The only real hassle was that the Calderonians had advanced the trap’s capability in some of the other newer cities explored by the Community. To the scientists of the past’s great cost. The little mechanical worms that carried the devices had not been limited to travelling just in the vertical plain as they had on Calderon Six, but could burrow in all directions. Which meant his own probes had to have better detection programmes to allow for the target potentially being either under their feet or over their heads instead of in front of them. They’d also increased the range of the worms, so that once a tunnel was detected, they could burrow their way to it from over two hundred metres away. Thus there was a good chance his probes would not have to take out just one of them at a time, but perhaps three or four.
Others were much more tricky. They’d had a trap he termed a tachyon shock wave, which was nearly invisible. A standard tachyon detector could spot one, or rather the general vicinity of one. But it couldn’t find either the source or the transmitter, both of which were more tiny worm like machines which could also bore their way through solid rock. And waiting until after it activated was likely to be deadly, since the response was unimaginably violent, as a shock wave of vibrational energy expanded out in all directions. Usually because he tunnelled in to the cities the shock wave would run straight back down the tunnel from which the intruder had come, and could take out whoever had triggered the trap even many hundreds of metres away. The only good news about the shock wave was that it could only t
ravel in straight lines, which meant that as long as he had a groove big enough cut into the side of a solid rock wall, he could take shelter in it and let it pass him safely by. Then, while the field was regenerating there was roughly seven seconds of safety - he hoped - during which he could fire an explosive device or missile of some sort to take out everything in the chamber ahead. Crude but effective.

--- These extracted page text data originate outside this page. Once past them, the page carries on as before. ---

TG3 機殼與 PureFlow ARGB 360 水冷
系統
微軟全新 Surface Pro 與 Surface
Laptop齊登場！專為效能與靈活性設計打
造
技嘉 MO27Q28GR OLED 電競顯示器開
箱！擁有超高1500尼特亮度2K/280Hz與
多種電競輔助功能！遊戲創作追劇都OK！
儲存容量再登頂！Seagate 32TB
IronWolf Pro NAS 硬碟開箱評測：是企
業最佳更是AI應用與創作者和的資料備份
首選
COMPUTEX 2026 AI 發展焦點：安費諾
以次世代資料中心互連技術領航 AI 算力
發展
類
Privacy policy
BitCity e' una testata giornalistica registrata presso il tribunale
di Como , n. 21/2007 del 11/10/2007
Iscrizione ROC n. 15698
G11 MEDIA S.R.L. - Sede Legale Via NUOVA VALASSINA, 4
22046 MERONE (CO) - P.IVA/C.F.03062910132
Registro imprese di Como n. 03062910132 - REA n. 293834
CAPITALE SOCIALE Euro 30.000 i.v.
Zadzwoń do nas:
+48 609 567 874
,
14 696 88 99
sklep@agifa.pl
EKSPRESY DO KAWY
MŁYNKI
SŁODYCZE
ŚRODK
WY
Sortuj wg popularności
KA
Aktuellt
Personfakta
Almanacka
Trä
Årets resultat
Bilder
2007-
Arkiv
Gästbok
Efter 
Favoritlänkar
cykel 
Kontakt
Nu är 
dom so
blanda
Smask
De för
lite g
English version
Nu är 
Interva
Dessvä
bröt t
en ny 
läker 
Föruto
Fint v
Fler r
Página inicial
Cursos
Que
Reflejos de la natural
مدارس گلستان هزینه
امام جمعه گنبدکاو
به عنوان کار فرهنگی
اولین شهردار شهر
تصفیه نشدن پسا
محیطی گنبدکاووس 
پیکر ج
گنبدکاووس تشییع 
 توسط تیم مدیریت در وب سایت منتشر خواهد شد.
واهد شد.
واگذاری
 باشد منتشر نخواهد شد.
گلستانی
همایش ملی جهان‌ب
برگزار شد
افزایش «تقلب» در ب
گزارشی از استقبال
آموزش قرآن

Again he had done just that before and it had worked, though at a horrendous expense. Guided missiles cost a fortune, and for a civilian scientist to have the materials to build nearly a hundred of them, had shocked the Earth authorities more than a little. He remembered being questioned for days about his need for such things, and then having the Sparrow and the bug fitted out with advanced monitoring equipment, just to make sure they had records of every single occasion he armed or used one, and why. Somehow though, he suspected that might not be such an issue on the Targ. It was after all, a warship.
It was the bolos that really worried him though. Computer controlled tanks, he’d never actually encountered one on Calderon Six. They’d all turned to dust long before his arrival. But the great races had encountered them on their digs, and paid a dreadful price for that meeting. Laser cannon, explosive projectile weapons, energy shells, even sound cannon. Only two thirds the size of the bug, the damn things had every armament imaginable, and they were unbelievably tough, fast and difficult to target. His only solution thus far had been a bait and run type approach. Project some sort of energy image through a probe, and draw the tank to him, then hope that some form of carefully prepared static charge could take it out.